## Begin RECORD EXCERPTS

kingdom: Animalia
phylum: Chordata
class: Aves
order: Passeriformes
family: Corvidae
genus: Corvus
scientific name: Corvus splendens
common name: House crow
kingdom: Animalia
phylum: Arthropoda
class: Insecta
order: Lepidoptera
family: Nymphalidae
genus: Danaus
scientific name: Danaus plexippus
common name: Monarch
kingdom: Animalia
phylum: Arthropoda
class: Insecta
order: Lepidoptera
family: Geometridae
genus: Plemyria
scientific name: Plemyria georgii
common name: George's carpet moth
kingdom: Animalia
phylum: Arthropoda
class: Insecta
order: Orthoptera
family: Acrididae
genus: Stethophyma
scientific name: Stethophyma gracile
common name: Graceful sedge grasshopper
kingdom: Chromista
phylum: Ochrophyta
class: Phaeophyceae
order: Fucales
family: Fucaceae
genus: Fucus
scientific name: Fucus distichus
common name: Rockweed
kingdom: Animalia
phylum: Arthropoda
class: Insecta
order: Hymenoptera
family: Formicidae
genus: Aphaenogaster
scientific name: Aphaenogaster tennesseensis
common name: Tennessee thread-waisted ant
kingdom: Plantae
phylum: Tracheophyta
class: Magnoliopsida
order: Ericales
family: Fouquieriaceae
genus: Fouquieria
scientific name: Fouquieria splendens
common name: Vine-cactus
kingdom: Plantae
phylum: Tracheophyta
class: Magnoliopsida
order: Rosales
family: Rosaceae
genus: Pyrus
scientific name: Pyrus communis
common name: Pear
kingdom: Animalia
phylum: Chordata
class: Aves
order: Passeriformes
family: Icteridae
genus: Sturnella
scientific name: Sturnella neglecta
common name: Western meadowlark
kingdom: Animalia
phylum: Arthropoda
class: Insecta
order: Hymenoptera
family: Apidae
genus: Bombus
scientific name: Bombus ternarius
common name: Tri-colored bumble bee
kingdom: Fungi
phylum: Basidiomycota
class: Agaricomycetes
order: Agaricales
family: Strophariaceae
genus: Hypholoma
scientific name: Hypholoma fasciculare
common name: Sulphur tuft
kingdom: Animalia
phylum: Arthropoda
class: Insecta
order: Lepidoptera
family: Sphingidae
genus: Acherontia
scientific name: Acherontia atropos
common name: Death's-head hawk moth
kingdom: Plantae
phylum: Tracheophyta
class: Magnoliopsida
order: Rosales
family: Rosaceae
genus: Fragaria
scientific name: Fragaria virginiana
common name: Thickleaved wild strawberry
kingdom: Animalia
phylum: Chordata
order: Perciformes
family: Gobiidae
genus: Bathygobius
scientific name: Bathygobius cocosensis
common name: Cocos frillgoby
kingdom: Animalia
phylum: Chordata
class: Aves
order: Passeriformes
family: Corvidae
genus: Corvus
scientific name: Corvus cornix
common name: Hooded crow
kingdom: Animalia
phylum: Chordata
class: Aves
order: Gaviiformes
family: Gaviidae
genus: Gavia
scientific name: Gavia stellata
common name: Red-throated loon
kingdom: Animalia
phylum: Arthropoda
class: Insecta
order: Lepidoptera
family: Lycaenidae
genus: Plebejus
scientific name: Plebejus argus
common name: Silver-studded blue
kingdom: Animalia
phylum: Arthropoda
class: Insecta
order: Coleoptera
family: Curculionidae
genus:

## End RECORD EXCERPTS

• _YOUR GOAL_
Please put every line of the material above into a numbered list, leaving out any blank lines.

• _SOLUTION TO THIS TASK_
1. kingdom: Animalia
2. phylum: Chordata
3. class: Aves
4. order: Passeriformes
5. family: Corvidae
6. genus: Corvus
7. scientific name: Corvus splendens
8. common name: House crow
9. kingdom: Animalia
10. phylum: Arthropoda
11. class: Insecta
12. order: Lepidoptera
13. family: Nymphalidae
14. genus: Danaus
15. scientific name: Danaus plexippus
16. common name: Monarch
17. kingdom: Animalia
18. phylum: Arthropoda
19. class: Insecta
20. order: Lepidoptera
21. family: Geometridae
22. genus: Plemyria
23. scientific name: Plemyria georgii
24. common name: George's carpet moth
25. kingdom: Animalia
26. phylum: Arthropoda
27. class: Insecta
28. order: Orthoptera
29. family: Acrididae
30. genus: Stethophyma
31. scientific name: Stethophyma gracile
32. common name: Graceful sedge grasshopper
33. kingdom: Chromista
34. phylum: Ochrophyta
35. class: Phaeophyceae
36. order: Fucales
37. family: Fucaceae
38. genus: Fucus
39. scientific name: Fucus distichus
40. common name: Rockweed
41. kingdom: Animalia
42. phylum: Arthropoda
43. class: Insecta
44. order: Hymenoptera
45. family: Formicidae
46. genus: Aphaenogaster
47. scientific name: Aphaenogaster tennesseensis
48. common name: Tennessee thread-waisted ant
49. kingdom: Plantae
50. phylum: Tracheophyta
51. class: Magnoliopsida
52. order: Ericales
53. family: Fouquieriaceae
54. genus: Fouquieria
55. scientific name: Fouquieria splendens
56. common name: Vine-cactus
57. kingdom: Plantae
58. phylum: Tracheophyta
59. class: Magnoliopsida
60. order: Rosales
61. family: Rosaceae
62. genus: Pyrus
63. scientific name: Pyrus communis
64. common name: Pear
65. kingdom: Animalia
66. phylum: Chordata
67. class: Aves
68. order: Passeriformes
69. family: Icteridae
70. genus: Sturnella
71. scientific name: Sturnella neglecta
72. common name: Western meadowlark
73. kingdom: Animalia
74. phylum: Arthropoda
75. class: Insecta
76. order: Hymenoptera
77. family: Apidae
78. genus: Bombus
79. scientific name: Bombus ternarius
80. common name: Tri-colored bumble bee
81. kingdom: Fungi
82. phylum: Basidiomycota
83. class: Agaricomycetes
84. order: Agaricales
85. family: Strophariaceae
86. genus: Hypholoma
87. scientific name: Hypholoma fasciculare
88. common name: Sulphur tuft
89. kingdom: Animalia
90. phylum: Arthropoda
91. class: Insecta
92. order: Lepidoptera
93. family: Sphingidae
94. genus: Acherontia
95. scientific name: Acherontia atropos
96. common name: Death's-head hawk moth
97. kingdom: Plantae
98. phylum: Tracheophyta
99. class: Magnoliopsida
100. order: Rosales
101. family: Rosaceae
102. genus: Fragaria
103. scientific name: Fragaria virginiana
104. common name: Thickleaved wild strawberry
105. kingdom: Animalia
106. phylum: Chordata
107. order: Perciformes
108. family: Gobiidae
109. genus: Bathygobius
110. scientific name: Bathygobius cocosensis
111. common name: Cocos frillgoby
112. kingdom: Animalia
113. phylum: Chordata
114. class: Aves
115. order: Passeriformes
116. family: Corvidae
117. genus: Corvus
118. scientific name: Corvus cornix
119. common name: Hooded crow
120. kingdom: Animalia
121. phylum: Chordata
122. class: Aves
123. order: Gaviiformes
124. family: Gaviidae
125. genus: Gavia
126. scientific name: Gavia stellata
127. common name: Red-throated loon
128. kingdom: Animalia
129. phylum: Arthropoda
130. class: Insecta
131. order: Lepidoptera
132. family: Lycaenidae
133. genus: Plebejus
134. scientific name: Plebejus argus
135. common name: Silver-studded blue
136. kingdom: Animalia
137. phylum: Arthropoda
138. class: Insecta
139. order: Coleoptera
140. family: Curculionidae
141. genus:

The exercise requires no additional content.